Glaser: Apple has historically provided some very conservative revenue estimates, and though they've said that they are going to do that less, and are going to try to be more spot-on, do you think that this is a bit of a sandbag number, or do you think that this is really what they are expecting?

Colello: Unfortunately, I don't they are sandbagging anymore. Since they've been doing this over the past few quarters, they've been darn close to the high-end of their guidance each time, but they've never really exceeded it by very much.

So, unfortunately, this $42 billion to $44 billion looks like that's going to be the range. If there was one quarter for them to have a blowout, it would've been this one, because the five 5s was so strong, because they had initial weekend sales. If you were going to pick a quarter where they were sandbagging, the December quarter would've been the one, and that wasn't the case.

Glaser: You mentioned a few new products up from the 5c to the Retina Mini. Are you surprised they haven't introduced more new products? They seem to have been teasing it for a long time, but we haven't seen any come to market. Is that a concern for you?

Colello: I'm not surprised, although we did get good commentary going back from what Tim Cook said a couple of quarters ago that there would be new product categories coming out in 2014. He reiterated that. So, it looks like there is something on the horizon. We don't necessarily model that. It's obviously hard to predict what the next new product is, whether it's wearables, whether it's TV. They've discussed iOS in the car as more of a software platform. So, I'm not necessarily expecting new hardware products for automobiles. But maybe that's on the table, so it remains to be seen.

Those are the areas where you'll be looking to perhaps provide some guidance, perhaps provide an uptick, especially after the stock being down after hours, obviously some pessimism. Maybe they do need that new product to bring back the spark a little bit.
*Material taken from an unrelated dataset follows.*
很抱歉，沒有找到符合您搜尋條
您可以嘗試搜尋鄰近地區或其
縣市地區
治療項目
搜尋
Glaser: Given that it looks like we might have a pretty weak quarter coming up, then, does it really change your core thesis on the company? When you think about their competitive advantage, is it being eroded? Or are they just dealing with some short-term issues here?
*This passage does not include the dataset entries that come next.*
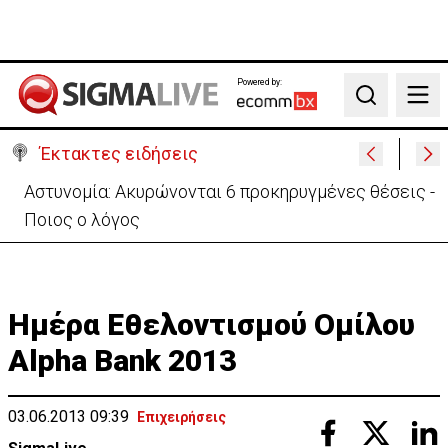
Powered by:
Search
Έκτακτες ειδήσεις
Πίσω στο ΗΒ για την κηδεία του γιου του ο
37χρονος:«Είναι σε άσχημη κατάσταση»
Ημέρα Εθελοντισμού Ομίλου
Alpha Bank 2013
03.06.2013 09:39
Επιχειρήσεις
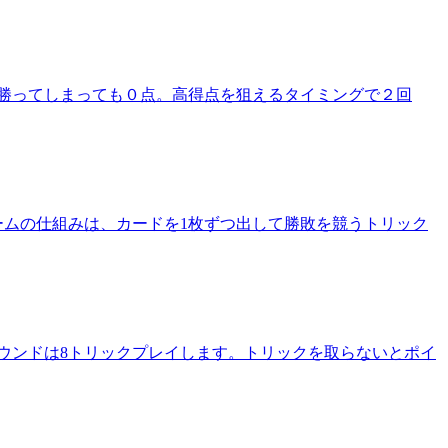
勝ってしまっても０点。高得点を狙えるタイミングで２回
ゲームの仕組みは、カードを1枚ずつ出して勝敗を競うトリック
ウンドは8トリックプレイします。トリックを取らないとポイ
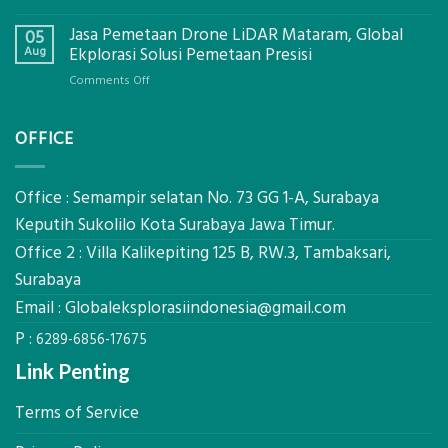
Ekplorasi.Menggunakan
Berapa
Alat
Jasa Pemetaan Drone LiDAR Mataram, Global
Harga
05
Ukur
Panel
Aug
Ekplorasi Solusi Pemetaan Presisi
Presisi
Bambu
untuk
on
Comments Off
Bio-
Hasil
Jasa
PCM
Akurat
Pemetaan
di
OFFICE
Drone
2026,
LiDAR
ini
Mataram,
Estimasi
Global
Office : Semampir selatan No. 73 GG 1-A, Surabaya
Biaya
Ekplorasi
Keputih Sukolilo Kota Surabaya Jawa Timur.
Per
Solusi
m²
Office 2 : Villa Kalikepiting 125 B, RW.3, Tambaksari,
Pemetaan
untuk
Presisi
Surabaya
Rumah
Sejuk
Email :
Globaleksplorasiindonesia@gmail.com
Tanpa
P :
AC
6289-6856-17675
Link Penting
Terms of Service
Colello: It really doesn't. I think the real problem is that there is just very limited growth at this point. Growth is just not what is expected. … I view Apple with two levers: on the revenue pricing growth side versus profitability. I think they could get greater revenue growth if they cut prices on the 5c and 5s, but you go back to the same gross margin dollars, because by cutting prices you're taking a hit on profitability.
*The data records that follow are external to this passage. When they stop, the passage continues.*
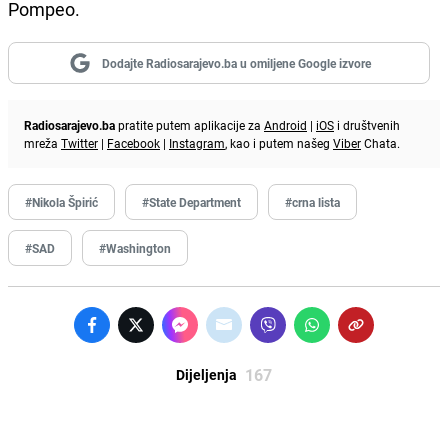
Pompeo.
Dodajte Radiosarajevo.ba u omiljene Google izvore
Radiosarajevo.ba
pratite putem aplikacije za
Android
|
iOS
i društvenih
mreža
Twitter
|
Facebook
|
Instagram
, kao i putem našeg
Viber
Chata.
#Nikola Špirić
#State Department
#crna lista
#SAD
#Washington
167
Dijeljenja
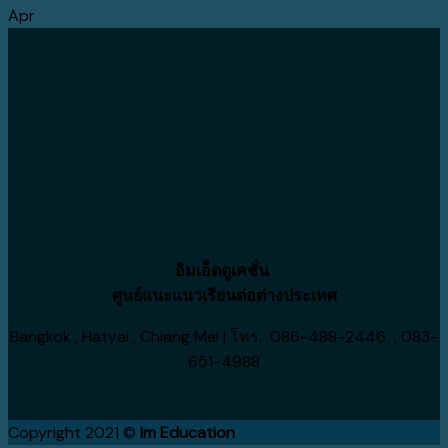
Apr
อิมเอ็ดดูเคชั่น
ศูนย์แนะแนวเรียนต่อต่างประเทศ
Bangkok , Hatyai , Chiang Mai | โทร. 086-488-2446 , 083-
651-4988
Copyright 2021 ©
Im Education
So, they either stay on the high end and make very good gross margins, but maybe growth is a little less than expected, or the other way around, they drive growth, but it's not very profitable. Either way, those are the dynamics that go into it.

Nothing on the call really changes our long-term thesis on the company. We still think that Apple customers are loyal to the platform. There are switching cost away from the iOS platform. If I own an iPhone plus an iPad, it's harder for me to give up my iPhone and go to Android for various reasons--whether it's media ownership, whether it's syncing of photos, all sort of iCloud services. So we think that's still in-line.

Again, they sold 51 million iPhones in the quarter. So there was growth in the December quarter. There is growth from a year ago. They are still making sales to those loyal customers and the repeat customers. They are just not getting further growth than what's expected, and I still don't expect that to change. The way I think about Apple valuation is you have this underlying base of loyal customers, of people that will stay with the platform, all else equal, assuming Apple doesn't make a bomb of a product. But again these loyal customers that will stay with the platform will buy iPhones, iPads, Macs. We think there is still a base of that. It's just trying to gauge how much further growth there is beyond that in places like China and other emerging markets, and right now it just looks like it's a little less than anticipated.

Glaser: Brian, thanks for the update.

Colello: Thank you.

Glaser: For Morningstar, I'm Jeremy Glaser.